On the other hand, Rommel, after nearly half a year in vain in Cyrenaica, Rommel faced increasingly acute fuel supply problems in the second year. The supply of tank fuel and spare parts for Rommel's army depended on the perilous transport of freighters between Naples and Tripoli, a route constantly harassed by the British.
In June 1942, Rommel captured Tobruk, establishing a deep-water port near Egypt. But over the next month, the Royal Navy sank three-quarters of the ships that were feeding the German Afrika Korps. In August, Rommel estimated his oil needs at 255,000 barrels, but he only had 68,000 barrels. Rommel's panzer divisions were still advancing, turned vampires, their mobility increasingly dependent on their oil stocks and the British vehicles captured along the way. At the end of August, with the Battle of Alam Halfa, Rommel made another attempt to break the British line in Egypt. On August 27, the Marshal declared: "The outcome of the battle will depend on the timely delivery of fuel." On September 5, the battle was lost. "We were constantly short of fuel," Rommel wrote.

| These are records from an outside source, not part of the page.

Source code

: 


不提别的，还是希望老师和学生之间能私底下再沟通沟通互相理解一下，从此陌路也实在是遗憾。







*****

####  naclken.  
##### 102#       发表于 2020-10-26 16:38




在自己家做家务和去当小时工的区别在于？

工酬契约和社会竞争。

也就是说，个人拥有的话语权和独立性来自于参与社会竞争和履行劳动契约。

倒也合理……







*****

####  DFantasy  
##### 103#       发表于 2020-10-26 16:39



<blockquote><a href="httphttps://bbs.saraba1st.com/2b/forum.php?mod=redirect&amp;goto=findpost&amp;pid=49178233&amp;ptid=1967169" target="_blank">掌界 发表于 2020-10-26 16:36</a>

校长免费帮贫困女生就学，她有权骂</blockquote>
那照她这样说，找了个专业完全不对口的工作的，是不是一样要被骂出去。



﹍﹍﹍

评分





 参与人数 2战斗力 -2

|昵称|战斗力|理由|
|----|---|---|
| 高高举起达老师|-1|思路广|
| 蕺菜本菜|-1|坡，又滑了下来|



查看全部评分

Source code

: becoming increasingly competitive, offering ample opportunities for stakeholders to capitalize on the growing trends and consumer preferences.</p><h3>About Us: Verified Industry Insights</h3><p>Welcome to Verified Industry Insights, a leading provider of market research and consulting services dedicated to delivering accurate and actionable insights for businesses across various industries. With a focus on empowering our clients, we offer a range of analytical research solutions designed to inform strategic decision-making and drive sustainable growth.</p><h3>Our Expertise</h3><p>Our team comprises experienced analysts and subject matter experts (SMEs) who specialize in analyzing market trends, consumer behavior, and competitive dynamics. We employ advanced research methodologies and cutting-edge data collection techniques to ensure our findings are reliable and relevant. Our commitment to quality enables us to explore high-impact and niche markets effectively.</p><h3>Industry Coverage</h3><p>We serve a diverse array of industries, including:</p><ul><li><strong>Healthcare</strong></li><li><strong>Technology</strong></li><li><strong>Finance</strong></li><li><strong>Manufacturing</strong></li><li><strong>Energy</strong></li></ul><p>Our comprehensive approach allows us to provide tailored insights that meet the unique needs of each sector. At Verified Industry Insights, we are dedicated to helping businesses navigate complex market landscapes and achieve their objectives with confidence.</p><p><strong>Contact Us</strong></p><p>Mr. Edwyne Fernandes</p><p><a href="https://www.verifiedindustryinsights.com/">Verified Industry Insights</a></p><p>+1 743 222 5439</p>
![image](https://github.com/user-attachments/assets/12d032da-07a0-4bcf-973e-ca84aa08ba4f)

Two months later, Nazi Germany put its last hope in the Alamein Desert, 250 kilometers away from Cairo. As a result, in the first days of November, the British won the Battle of Alamein, which, along with the victory at Stalingrad in the early winter of 1942, was another turning point in the decline of Axis strategic power. Early in the battle, on October 26, a tanker and two freighters transporting a fuel convoy carrying a total of 37,000 barrels of oil and defended by four Italian destroyers were attacked twice by the RAF Successfully reached Tobruk. But unexpectedly, at dusk, a group of bombers from Cairo appeared from the darkness and successfully bombed two tankers. Along with the tankers, it was Rommel's last hope of victory. After the defeat at the Battle of Alamein, Junmel said: "Because of fuel shortages, we were unable to get our remaining armored and mobile units to do anything; every drop of petrol we got should have been used to get our troops back."
Therefore, it can be seen that the three major axis countries do not have the strength to rule the world in essence. So what changes will occur next, and what stories will happen? Let's keep talking tomorrow.
Alright, that's all for today, friends who like it, don't forget to like and follow, watch the full episode, we will see you tomorrow, thank you all.